Documentation ¶
Overview ¶
Package dataset provides a basic dataset type which provides functionality for detecting inter-quartile range outliers.
Index ¶
Constants ¶
const Subsystem = "DSET"
Subsystem defines the logging code for this subsystem.
Variables ¶
This section is empty.
Functions ¶
Types ¶
type Dataset ¶
Dataset contains information about a set of float64 data points.
func (Dataset) GetOutliers ¶
func (d Dataset) GetOutliers(outlierMultiplier float64) ( map[string]*OutlierResult, error)
GetOutliers returns a map of the labels in the dataset to outlier results which indicate whether the associated value is an upper or lower inter- quartile outlier. If there are too few values to calculate inter-quartile outliers, it will return false values for all data points.

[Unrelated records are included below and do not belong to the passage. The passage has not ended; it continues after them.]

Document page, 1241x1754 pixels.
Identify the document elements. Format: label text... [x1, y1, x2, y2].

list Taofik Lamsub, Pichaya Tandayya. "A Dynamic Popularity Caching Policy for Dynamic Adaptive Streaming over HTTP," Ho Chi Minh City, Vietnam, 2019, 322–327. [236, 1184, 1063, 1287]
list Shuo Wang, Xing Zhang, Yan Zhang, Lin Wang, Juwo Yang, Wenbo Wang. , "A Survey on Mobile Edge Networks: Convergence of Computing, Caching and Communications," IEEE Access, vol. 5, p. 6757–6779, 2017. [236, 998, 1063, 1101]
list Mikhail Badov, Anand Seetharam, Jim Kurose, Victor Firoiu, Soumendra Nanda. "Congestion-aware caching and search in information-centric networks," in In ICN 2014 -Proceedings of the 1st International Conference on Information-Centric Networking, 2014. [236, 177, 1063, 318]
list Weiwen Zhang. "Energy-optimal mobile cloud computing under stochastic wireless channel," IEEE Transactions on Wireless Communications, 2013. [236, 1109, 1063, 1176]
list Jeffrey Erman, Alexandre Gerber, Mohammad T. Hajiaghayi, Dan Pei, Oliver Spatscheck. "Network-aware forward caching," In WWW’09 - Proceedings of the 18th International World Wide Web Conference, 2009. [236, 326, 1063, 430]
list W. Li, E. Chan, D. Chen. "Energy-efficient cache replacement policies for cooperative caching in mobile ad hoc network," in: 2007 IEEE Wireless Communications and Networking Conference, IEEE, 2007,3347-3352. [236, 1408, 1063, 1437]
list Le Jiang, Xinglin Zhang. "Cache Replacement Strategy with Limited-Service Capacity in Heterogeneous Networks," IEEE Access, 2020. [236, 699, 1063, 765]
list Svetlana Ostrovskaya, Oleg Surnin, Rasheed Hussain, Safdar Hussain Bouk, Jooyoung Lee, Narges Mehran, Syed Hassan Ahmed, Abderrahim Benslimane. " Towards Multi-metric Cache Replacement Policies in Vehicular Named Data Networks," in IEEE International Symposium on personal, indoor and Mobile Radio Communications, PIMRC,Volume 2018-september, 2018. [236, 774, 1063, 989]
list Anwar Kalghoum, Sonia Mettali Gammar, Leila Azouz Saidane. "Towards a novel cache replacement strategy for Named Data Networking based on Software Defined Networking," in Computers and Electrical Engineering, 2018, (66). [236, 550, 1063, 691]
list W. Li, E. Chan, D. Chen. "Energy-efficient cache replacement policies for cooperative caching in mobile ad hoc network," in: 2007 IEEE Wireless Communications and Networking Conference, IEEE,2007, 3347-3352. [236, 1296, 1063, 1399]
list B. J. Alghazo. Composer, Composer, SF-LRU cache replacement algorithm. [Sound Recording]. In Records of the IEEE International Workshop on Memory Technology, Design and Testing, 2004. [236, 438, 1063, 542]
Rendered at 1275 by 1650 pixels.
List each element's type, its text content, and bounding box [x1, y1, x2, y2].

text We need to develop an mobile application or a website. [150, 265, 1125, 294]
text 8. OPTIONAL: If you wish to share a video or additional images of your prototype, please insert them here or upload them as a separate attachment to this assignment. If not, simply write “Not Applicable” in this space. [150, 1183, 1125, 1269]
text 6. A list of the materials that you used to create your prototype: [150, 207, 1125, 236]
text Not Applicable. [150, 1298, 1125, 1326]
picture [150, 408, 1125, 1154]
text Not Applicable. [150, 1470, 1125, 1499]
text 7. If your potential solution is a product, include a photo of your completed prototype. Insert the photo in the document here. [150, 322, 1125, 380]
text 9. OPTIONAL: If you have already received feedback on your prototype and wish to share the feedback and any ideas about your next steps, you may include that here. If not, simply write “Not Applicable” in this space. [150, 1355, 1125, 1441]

An outlier multiplier is provided to determine how strictly we classify outliers; lower values will identify more outliers, thus being more strict, and higher values will identify fewer outliers, thus being less strict. Multipliers less than 1.5 are considered to provide "weak outliers", because the values are still relatively close the the rest of the dataset. Multipliers more than 3 are considered to provide "strong outliers" because they identify values that are far from the rest of the dataset.
The effect of this value is illustrated in the example below: Given some random set of data, with lower quartile = 5 and upper quartile = 6, the inter-quartile range is 1.
LQ UQ [ 1 2 5 5 5 6 6 6 8 11 ]
For larger values, eg multiplier=3, we will detect fewer outliers: Lower outlier bound: 5 - (1 * 3) = 2
-> 1 is a strong lower outlier
Upper outlier bound: 6 + (1 * 3) = 9
-> 11 is a strong upper outlier
For smaller values, eg multiplier=1.5, we detect more outliers: Weak lower outlier bound: 5 - (1 * 1.5) = 3.5
-> 1 and 2 are weak lower outliers
Weak upper outlier bound: 6 + (1 *1.5) = 7.5
-> 8 and 11 are weak upper outliers
func (Dataset) GetThreshold ¶
GetThreshold returns the set of values in a dataset <= or > a given threshold. The below bool is used to toggle whether we identify values above or below the threshold.
type OutlierResult ¶
type OutlierResult struct { // UpperOutlier is true if the value is an upper outlier in the dataset. UpperOutlier bool // LowerOutlier is true if the value is a lower outlier in the dataset. LowerOutlier bool }
OutlierResult returns the results of an outlier check.